[Start of section]

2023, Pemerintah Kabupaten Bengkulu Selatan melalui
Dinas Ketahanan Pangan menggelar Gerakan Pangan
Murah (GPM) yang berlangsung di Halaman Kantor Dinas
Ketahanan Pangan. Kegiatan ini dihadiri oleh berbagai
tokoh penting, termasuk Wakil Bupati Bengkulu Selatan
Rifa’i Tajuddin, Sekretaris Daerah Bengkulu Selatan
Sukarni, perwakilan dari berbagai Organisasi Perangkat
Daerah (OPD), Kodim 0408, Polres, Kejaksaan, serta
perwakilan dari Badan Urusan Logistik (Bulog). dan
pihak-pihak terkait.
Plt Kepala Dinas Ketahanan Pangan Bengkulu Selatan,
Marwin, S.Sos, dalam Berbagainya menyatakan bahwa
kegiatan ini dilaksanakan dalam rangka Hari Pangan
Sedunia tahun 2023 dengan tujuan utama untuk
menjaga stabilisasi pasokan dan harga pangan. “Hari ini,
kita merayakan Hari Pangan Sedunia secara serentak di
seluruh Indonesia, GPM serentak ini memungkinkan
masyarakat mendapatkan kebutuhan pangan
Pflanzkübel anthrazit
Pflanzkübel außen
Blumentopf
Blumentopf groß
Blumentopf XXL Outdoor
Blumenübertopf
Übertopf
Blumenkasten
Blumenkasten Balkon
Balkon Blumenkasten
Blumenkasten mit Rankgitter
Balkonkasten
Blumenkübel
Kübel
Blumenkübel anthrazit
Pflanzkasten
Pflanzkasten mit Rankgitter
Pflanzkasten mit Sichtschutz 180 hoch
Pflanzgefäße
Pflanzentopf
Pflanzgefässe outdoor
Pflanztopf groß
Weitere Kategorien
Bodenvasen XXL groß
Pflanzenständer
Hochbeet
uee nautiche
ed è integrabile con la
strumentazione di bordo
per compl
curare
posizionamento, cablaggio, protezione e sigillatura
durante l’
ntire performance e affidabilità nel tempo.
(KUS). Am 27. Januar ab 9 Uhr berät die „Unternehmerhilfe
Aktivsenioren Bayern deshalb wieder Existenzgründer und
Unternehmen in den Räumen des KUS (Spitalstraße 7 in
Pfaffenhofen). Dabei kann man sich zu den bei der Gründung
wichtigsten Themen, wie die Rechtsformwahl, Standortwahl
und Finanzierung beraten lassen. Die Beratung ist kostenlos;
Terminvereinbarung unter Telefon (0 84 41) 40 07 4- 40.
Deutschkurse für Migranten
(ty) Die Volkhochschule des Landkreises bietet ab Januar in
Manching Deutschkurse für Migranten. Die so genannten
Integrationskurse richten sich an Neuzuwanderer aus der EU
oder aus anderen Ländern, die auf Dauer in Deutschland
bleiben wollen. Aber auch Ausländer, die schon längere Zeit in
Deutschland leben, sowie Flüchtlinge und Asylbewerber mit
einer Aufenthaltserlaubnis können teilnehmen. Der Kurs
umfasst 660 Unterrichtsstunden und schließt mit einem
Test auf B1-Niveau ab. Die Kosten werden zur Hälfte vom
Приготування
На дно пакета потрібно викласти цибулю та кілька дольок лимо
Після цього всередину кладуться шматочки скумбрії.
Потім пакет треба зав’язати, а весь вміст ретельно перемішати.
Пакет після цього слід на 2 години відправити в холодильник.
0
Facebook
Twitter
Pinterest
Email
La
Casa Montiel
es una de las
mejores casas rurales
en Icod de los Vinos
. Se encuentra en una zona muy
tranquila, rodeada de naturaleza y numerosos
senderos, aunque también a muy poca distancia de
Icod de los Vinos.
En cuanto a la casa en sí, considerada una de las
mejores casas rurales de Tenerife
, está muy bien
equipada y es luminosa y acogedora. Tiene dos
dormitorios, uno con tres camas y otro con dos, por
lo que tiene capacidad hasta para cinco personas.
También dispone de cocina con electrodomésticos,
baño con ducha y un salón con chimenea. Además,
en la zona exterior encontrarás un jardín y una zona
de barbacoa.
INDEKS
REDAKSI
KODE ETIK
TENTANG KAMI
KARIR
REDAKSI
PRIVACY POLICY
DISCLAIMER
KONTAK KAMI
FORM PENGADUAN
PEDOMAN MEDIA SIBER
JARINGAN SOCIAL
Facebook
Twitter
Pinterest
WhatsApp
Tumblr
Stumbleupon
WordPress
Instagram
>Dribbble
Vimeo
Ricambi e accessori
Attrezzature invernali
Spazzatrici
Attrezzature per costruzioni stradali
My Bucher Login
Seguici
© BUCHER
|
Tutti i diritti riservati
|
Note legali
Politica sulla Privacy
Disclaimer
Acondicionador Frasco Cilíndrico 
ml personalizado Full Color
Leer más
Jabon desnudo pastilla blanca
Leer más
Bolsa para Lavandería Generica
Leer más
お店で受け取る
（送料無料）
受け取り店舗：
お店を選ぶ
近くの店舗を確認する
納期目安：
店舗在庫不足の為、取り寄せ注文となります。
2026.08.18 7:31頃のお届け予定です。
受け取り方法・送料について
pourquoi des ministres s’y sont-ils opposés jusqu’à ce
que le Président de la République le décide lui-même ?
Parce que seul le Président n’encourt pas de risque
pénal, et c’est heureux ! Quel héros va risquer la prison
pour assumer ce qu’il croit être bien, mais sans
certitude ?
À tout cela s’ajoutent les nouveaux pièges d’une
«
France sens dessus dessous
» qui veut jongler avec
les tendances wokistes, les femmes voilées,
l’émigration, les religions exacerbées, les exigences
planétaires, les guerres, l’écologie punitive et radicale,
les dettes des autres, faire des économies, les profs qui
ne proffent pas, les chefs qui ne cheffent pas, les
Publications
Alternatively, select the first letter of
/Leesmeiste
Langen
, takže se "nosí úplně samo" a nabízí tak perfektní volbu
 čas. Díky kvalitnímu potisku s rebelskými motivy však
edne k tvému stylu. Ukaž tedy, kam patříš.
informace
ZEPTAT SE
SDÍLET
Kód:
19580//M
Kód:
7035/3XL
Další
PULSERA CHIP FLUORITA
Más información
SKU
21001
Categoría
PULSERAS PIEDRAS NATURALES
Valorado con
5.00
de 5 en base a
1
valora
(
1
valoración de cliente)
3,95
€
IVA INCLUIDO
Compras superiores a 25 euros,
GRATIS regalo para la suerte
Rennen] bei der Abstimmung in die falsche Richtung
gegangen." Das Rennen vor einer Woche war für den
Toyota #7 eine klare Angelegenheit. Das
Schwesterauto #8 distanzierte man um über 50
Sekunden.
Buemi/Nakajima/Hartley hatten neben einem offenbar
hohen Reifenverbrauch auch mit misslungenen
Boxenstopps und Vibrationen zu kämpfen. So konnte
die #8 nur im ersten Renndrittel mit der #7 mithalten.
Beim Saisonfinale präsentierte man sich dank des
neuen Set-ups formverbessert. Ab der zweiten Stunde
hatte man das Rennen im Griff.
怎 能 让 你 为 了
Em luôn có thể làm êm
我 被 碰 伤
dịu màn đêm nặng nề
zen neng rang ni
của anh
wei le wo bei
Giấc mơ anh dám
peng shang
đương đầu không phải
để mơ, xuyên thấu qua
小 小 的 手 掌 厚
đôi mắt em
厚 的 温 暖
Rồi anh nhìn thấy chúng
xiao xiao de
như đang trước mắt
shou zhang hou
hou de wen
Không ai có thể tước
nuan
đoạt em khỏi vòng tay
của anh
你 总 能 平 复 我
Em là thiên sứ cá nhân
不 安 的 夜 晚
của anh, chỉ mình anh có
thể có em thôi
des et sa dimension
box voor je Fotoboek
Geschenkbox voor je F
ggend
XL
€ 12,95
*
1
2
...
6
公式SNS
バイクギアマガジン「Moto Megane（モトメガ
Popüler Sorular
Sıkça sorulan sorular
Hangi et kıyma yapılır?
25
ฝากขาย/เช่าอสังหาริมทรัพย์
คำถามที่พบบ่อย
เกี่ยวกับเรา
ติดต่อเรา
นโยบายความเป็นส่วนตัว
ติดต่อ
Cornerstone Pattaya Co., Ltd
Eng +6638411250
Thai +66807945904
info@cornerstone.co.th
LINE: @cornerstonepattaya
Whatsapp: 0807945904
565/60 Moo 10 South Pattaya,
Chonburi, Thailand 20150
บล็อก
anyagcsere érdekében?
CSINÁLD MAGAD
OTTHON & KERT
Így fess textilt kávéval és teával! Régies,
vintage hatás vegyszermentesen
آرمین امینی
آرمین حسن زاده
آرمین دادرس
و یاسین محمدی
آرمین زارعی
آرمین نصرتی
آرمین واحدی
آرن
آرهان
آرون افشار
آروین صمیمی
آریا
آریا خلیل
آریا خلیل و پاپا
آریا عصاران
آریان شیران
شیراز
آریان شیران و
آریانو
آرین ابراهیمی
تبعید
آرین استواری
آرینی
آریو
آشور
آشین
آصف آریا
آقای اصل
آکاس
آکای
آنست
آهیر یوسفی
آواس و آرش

[End of section]

» **What needs to be done**
What you output must match the lines from the beginning of the material through the line with "Sukarni, perwakilan dari" exactly, both ends included.

» **Finished task**
2023, Pemerintah Kabupaten Bengkulu Selatan melalui
Dinas Ketahanan Pangan menggelar Gerakan Pangan
Murah (GPM) yang berlangsung di Halaman Kantor Dinas
Ketahanan Pangan. Kegiatan ini dihadiri oleh berbagai
tokoh penting, termasuk Wakil Bupati Bengkulu Selatan
Rifa’i Tajuddin, Sekretaris Daerah Bengkulu Selatan
Sukarni, perwakilan dari berbagai Organisasi Perangkat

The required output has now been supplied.